#### Exercise requirements
Report each line of the records below that holds the word "SilkS".

#### Supplied data
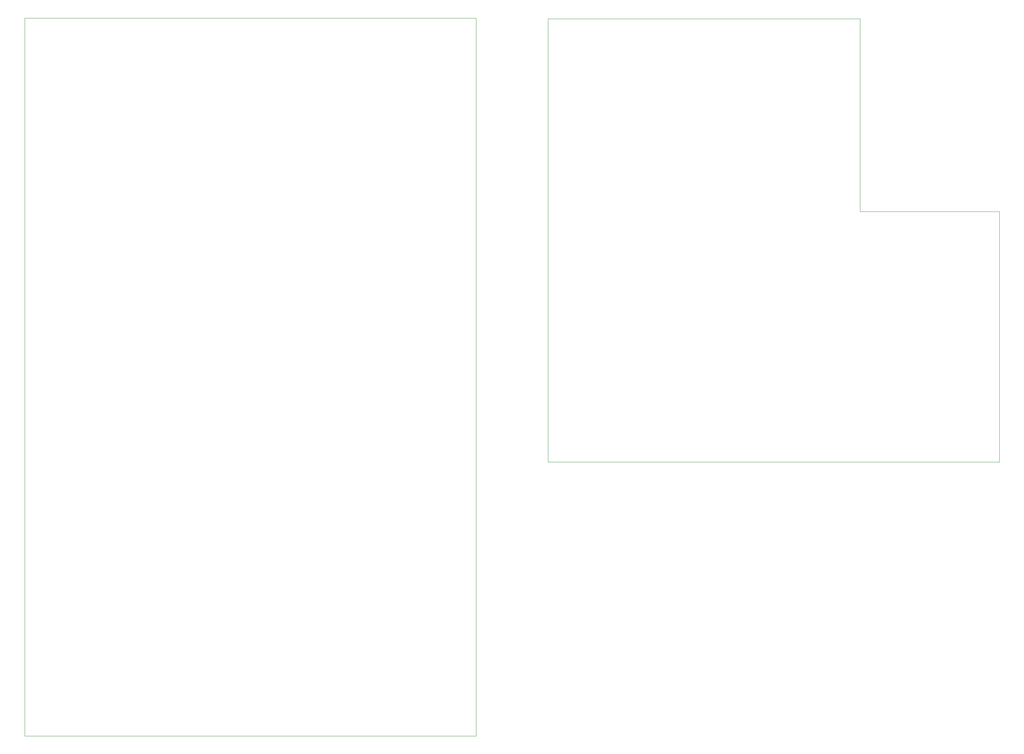
<source format=gko>
%TF.GenerationSoftware,KiCad,Pcbnew,7.0.6-7.0.6~ubuntu22.04.1*%
%TF.CreationDate,2023-07-19T17:33:20+03:00*%
%TF.ProjectId,supply,73757070-6c79-42e6-9b69-6361645f7063,rev?*%
%TF.SameCoordinates,Original*%
%TF.FileFunction,Profile,NP*%
%FSLAX46Y46*%
G04 Gerber Fmt 4.6, Leading zero omitted, Abs format (unit mm)*
G04 Created by KiCad (PCBNEW 7.0.6-7.0.6~ubuntu22.04.1) date 2023-07-19 17:33:20*
%MOMM*%
%LPD*%
G01*
G04 APERTURE LIST*
%TA.AperFunction,Profile*%
%ADD10C,0.100000*%
%TD*%
G04 APERTURE END LIST*
D10*
X290000000Y-61000000D02*
X214000000Y-61000000D01*
X86475000Y-60800000D02*
X196475000Y-60800000D01*
X196475000Y-235800000D01*
X86475000Y-235800000D01*
X86475000Y-60800000D01*
X214000000Y-169000000D02*
X324000000Y-169000000D01*
X214000000Y-61000000D02*
X214000000Y-169000000D01*
X324000000Y-108000000D02*
X290000000Y-108000000D01*
X290000000Y-108000000D02*
X290000000Y-61000000D01*
X324000000Y-169000000D02*
X324000000Y-108000000D01*
M02*

</source>
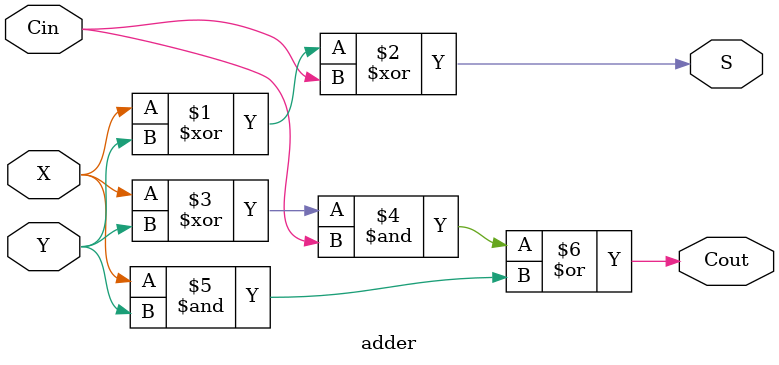
<source format=v>
module adder(X,Y,Cin,S,Cout);

  input X,Y,Cin;
  output S,Cout;

  assign S = X ^ Y ^ Cin;
  assign Cout = (X ^ Y) & Cin | X & Y;
endmodule
</source>
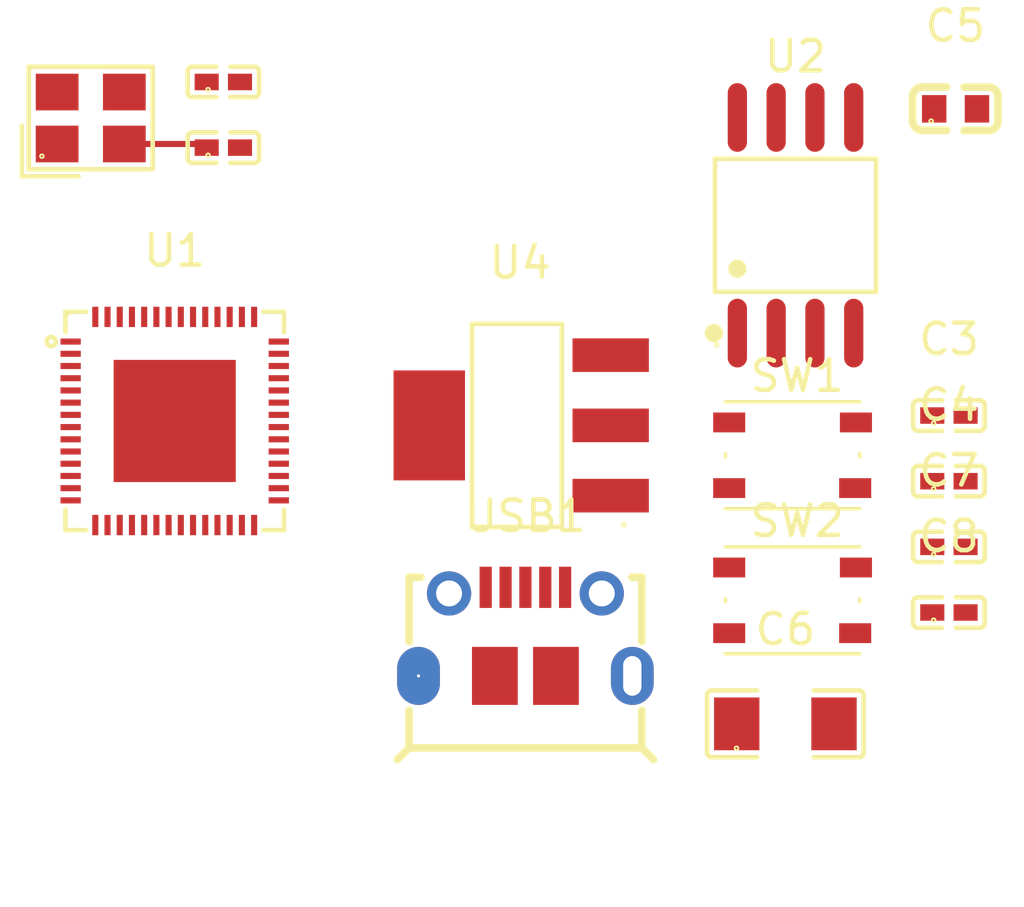
<source format=kicad_pcb>
(kicad_pcb (version 20221018) (generator pcbnew)

  (general
    (thickness 1.6)
  )

  (paper "A4")
  (layers
    (0 "F.Cu" signal)
    (31 "B.Cu" signal)
    (32 "B.Adhes" user "B.Adhesive")
    (33 "F.Adhes" user "F.Adhesive")
    (34 "B.Paste" user)
    (35 "F.Paste" user)
    (36 "B.SilkS" user "B.Silkscreen")
    (37 "F.SilkS" user "F.Silkscreen")
    (38 "B.Mask" user)
    (39 "F.Mask" user)
    (40 "Dwgs.User" user "User.Drawings")
    (41 "Cmts.User" user "User.Comments")
    (42 "Eco1.User" user "User.Eco1")
    (43 "Eco2.User" user "User.Eco2")
    (44 "Edge.Cuts" user)
    (45 "Margin" user)
    (46 "B.CrtYd" user "B.Courtyard")
    (47 "F.CrtYd" user "F.Courtyard")
    (48 "B.Fab" user)
    (49 "F.Fab" user)
    (50 "User.1" user)
    (51 "User.2" user)
    (52 "User.3" user)
    (53 "User.4" user)
    (54 "User.5" user)
    (55 "User.6" user)
    (56 "User.7" user)
    (57 "User.8" user)
    (58 "User.9" user)
  )

  (setup
    (pad_to_mask_clearance 0)
    (pcbplotparams
      (layerselection 0x00010fc_ffffffff)
      (plot_on_all_layers_selection 0x0000000_00000000)
      (disableapertmacros false)
      (usegerberextensions false)
      (usegerberattributes true)
      (usegerberadvancedattributes true)
      (creategerberjobfile true)
      (dashed_line_dash_ratio 12.000000)
      (dashed_line_gap_ratio 3.000000)
      (svgprecision 4)
      (plotframeref false)
      (viasonmask false)
      (mode 1)
      (useauxorigin false)
      (hpglpennumber 1)
      (hpglpenspeed 20)
      (hpglpendiameter 15.000000)
      (dxfpolygonmode true)
      (dxfimperialunits true)
      (dxfusepcbnewfont true)
      (psnegative false)
      (psa4output false)
      (plotreference true)
      (plotvalue true)
      (plotinvisibletext false)
      (sketchpadsonfab false)
      (subtractmaskfromsilk false)
      (outputformat 1)
      (mirror false)
      (drillshape 1)
      (scaleselection 1)
      (outputdirectory "")
    )
  )

  (net 0 "")
  (net 1 "unconnected-(U1-LNA_IN-Pad1)")
  (net 2 "unconnected-(U1-VDD3P3-Pad2)")
  (net 3 "unconnected-(U1-VDD3P3-Pad3)")
  (net 4 "unconnected-(U1-CHIP_PU-Pad4)")
  (net 5 "+5V")
  (net 6 "+3V3")
  (net 7 "GPIO0")
  (net 8 "RESET")
  (net 9 "IO0")
  (net 10 "IO1")
  (net 11 "IO2")
  (net 12 "IO3")
  (net 13 "IO4")
  (net 14 "IO5")
  (net 15 "IO6")
  (net 16 "IO7")
  (net 17 "IO8")
  (net 18 "IO9")
  (net 19 "IO10")
  (net 20 "unconnected-(U1-VDD3P3_RTC-Pad20)")
  (net 21 "IO11")
  (net 22 "IO12")
  (net 23 "IO13")
  (net 24 "IO14")
  (net 25 "IO15")
  (net 26 "IO16")
  (net 27 "IO17")
  (net 28 "unconnected-(U1-SPICS1-Pad28)")
  (net 29 "IO18")
  (net 30 "USB_N")
  (net 31 "USB_P")
  (net 32 "IO21")
  (net 33 "SD_HD")
  (net 34 "SD_WP")
  (net 35 "SD_CS0")
  (net 36 "SD_CLK")
  (net 37 "SD_IQ")
  (net 38 "SD_ID")
  (net 39 "IO48")
  (net 40 "IO47")
  (net 41 "IO33")
  (net 42 "IO34")
  (net 43 "IO35")
  (net 44 "IO36")
  (net 45 "IO37")
  (net 46 "unconnected-(U1-VDD3P3_CPU-Pad46)")
  (net 47 "IO38")
  (net 48 "IO39")
  (net 49 "unconnected-(U1-U0TXD-Pad49)")
  (net 50 "unconnected-(U1-U0RXD-Pad50)")
  (net 51 "IO40")
  (net 52 "IO41")
  (net 53 "unconnected-(U1-VDDA-Pad55)")
  (net 54 "unconnected-(U1-VDDA-Pad56)")
  (net 55 "unconnected-(U1-GND-Pad57)")
  (net 56 "XTAL_P")
  (net 57 "GND")
  (net 58 "XTAL_N")
  (net 59 "IO42")
  (net 60 "IO45")
  (net 61 "IO46")
  (net 62 "unconnected-(USB1-VBUS-Pad1)")
  (net 63 "unconnected-(USB1-ID-Pad4)")
  (net 64 "unconnected-(USB1-GND-Pad5)")
  (net 65 "unconnected-(USB1-EP-Pad11)")
  (net 66 "unconnected-(USB1-EP-Pad10)")
  (net 67 "unconnected-(USB1-EP-Pad6)")
  (net 68 "unconnected-(USB1-EP-Pad7)")
  (net 69 "unconnected-(USB1-EP-Pad8)")
  (net 70 "unconnected-(USB1-EP-Pad9)")

  (footprint "jlc_footprints:CRYSTAL-SMD_4P-L3.2-W2.5-BL" (layer "F.Cu") (at 111.953409 70.150531))

  (footprint "jlc_footprints:C0402" (layer "F.Cu") (at 140.05237 84.191572))

  (footprint "jlc_footprints:C0402" (layer "F.Cu") (at 140.05237 86.341178))

  (footprint "jlc_footprints:C0402" (layer "F.Cu") (at 140.05237 79.89236))

  (footprint "jlc_footprints:C0402" (layer "F.Cu") (at 116.294915 71.12))

  (footprint "Button_Switch_SMD:SW_Push_1P1T_NO_Vertical_Wuerth_434133025816" (layer "F.Cu") (at 134.932463 81.192557))

  (footprint "jlc_footprints:C1206" (layer "F.Cu") (at 134.697265 89.986366))

  (footprint "Button_Switch_SMD:SW_Push_1P1T_NO_Vertical_Wuerth_434133025816" (layer "F.Cu") (at 134.932463 85.942557))

  (footprint "jlc_footprints:QFN-56_L7.0-W7.0-P0.40-TL-EP4.0" (layer "F.Cu") (at 114.702456 80.070076))

  (footprint "jlc_footprints:C0402" (layer "F.Cu") (at 116.294915 68.970394))

  (footprint "jlc_footprints:SOT-223-3_L6.5-W3.4-P2.30-LS7.0-BR" (layer "F.Cu") (at 126.007442 80.214796))

  (footprint "jlc_footprints:C0603" (layer "F.Cu") (at 140.269975 69.85))

  (footprint "jlc_footprints:SOIC-8_L5.3-W5.3-P1.27-LS8.0-BL" (layer "F.Cu") (at 135.029916 73.662663))

  (footprint "jlc_footprints:C0402" (layer "F.Cu") (at 140.05237 82.041966))

  (footprint "jlc_footprints:MICRO-USB-SMD_1050171001" (layer "F.Cu") (at 126.185471 86.966638))

  (segment (start 115.630374 71.000544) (end 115.74983 71.12) (width 0.2) (layer "F.Cu") (net 57) (tstamp 1663001f-78ad-45c1-8c9b-981a7dda0c58))
  (segment (start 113.053485 71.000544) (end 115.630374 71.000544) (width 0.2) (layer "F.Cu") (net 57) (tstamp 5f4eecd9-0f31-4d95-b0ff-b294ca134989))

)

</source>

#### Solution
    (36 "B.SilkS" user "B.Silkscreen")
    (37 "F.SilkS" user "F.Silkscreen")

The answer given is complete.